Stored data entries
══════
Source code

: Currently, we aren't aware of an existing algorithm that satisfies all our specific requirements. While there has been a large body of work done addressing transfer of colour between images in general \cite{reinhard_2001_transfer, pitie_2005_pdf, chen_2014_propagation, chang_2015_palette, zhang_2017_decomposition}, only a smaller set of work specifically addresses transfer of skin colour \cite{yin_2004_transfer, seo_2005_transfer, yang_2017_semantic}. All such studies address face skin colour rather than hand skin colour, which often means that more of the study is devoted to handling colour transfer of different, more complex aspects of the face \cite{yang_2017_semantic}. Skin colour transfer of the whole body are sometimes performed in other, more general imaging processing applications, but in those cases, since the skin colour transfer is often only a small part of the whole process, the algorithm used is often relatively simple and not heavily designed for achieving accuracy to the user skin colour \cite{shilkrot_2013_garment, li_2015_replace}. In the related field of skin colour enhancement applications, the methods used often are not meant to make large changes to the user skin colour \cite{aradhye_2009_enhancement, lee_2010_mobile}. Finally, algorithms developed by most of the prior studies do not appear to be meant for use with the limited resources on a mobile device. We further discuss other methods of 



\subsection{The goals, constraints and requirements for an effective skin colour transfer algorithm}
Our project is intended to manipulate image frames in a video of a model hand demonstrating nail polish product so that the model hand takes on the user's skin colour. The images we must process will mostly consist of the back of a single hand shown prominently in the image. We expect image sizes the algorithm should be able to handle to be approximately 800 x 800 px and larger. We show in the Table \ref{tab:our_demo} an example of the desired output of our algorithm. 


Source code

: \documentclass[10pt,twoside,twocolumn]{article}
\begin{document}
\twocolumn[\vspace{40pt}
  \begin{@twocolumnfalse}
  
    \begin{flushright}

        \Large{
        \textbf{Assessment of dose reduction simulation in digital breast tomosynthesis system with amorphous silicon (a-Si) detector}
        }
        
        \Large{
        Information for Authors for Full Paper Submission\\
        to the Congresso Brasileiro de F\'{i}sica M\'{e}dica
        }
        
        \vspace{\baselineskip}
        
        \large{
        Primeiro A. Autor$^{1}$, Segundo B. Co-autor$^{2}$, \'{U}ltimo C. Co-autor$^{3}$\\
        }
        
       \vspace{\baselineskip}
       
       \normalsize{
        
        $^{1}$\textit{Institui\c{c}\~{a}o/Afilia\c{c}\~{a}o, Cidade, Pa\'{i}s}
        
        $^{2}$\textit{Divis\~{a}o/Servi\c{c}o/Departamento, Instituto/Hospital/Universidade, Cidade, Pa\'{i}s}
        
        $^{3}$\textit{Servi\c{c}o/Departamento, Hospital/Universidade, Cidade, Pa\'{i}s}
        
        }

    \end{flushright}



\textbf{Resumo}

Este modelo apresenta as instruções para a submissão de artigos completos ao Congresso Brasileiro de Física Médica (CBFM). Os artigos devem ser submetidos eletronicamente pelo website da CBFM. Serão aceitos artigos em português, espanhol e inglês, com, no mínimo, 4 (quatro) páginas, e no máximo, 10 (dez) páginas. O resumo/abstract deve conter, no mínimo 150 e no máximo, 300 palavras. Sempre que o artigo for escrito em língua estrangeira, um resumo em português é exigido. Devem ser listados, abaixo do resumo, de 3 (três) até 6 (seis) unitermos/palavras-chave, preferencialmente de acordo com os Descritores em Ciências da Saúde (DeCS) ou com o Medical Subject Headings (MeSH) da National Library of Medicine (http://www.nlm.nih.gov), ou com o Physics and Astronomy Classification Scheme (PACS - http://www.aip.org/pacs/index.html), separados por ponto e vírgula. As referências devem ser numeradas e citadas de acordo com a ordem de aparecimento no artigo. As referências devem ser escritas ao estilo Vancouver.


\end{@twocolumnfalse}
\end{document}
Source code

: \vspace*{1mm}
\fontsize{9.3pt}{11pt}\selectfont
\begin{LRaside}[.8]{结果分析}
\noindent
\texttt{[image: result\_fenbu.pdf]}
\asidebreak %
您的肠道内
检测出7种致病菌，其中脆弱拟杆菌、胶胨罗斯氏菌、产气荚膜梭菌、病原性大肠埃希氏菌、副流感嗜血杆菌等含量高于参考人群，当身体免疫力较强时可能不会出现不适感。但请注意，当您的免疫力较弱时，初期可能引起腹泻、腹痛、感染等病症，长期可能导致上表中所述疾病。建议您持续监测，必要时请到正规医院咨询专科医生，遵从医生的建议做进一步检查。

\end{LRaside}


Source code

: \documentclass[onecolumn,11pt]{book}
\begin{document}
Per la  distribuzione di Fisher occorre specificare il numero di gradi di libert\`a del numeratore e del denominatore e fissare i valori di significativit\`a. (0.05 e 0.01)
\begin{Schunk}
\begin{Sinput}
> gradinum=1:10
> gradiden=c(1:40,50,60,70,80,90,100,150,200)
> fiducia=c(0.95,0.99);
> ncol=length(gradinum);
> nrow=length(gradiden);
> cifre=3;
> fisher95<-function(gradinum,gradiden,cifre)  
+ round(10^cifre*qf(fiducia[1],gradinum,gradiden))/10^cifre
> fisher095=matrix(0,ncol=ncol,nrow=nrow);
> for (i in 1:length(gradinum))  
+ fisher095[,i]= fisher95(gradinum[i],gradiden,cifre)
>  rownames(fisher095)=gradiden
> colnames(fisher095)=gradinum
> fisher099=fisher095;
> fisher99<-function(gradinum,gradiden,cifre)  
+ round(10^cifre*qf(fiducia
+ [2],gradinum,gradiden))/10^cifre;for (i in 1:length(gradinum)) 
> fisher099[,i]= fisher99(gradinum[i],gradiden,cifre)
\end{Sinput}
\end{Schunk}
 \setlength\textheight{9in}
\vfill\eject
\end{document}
══════
Report every line of the data above that contains the string "vspace" by copying it in full.

## WRITTEN REPLY
\twocolumn[\vspace{40pt}
        \vspace{\baselineskip}
       \vspace{\baselineskip}
: \vspace*{1mm}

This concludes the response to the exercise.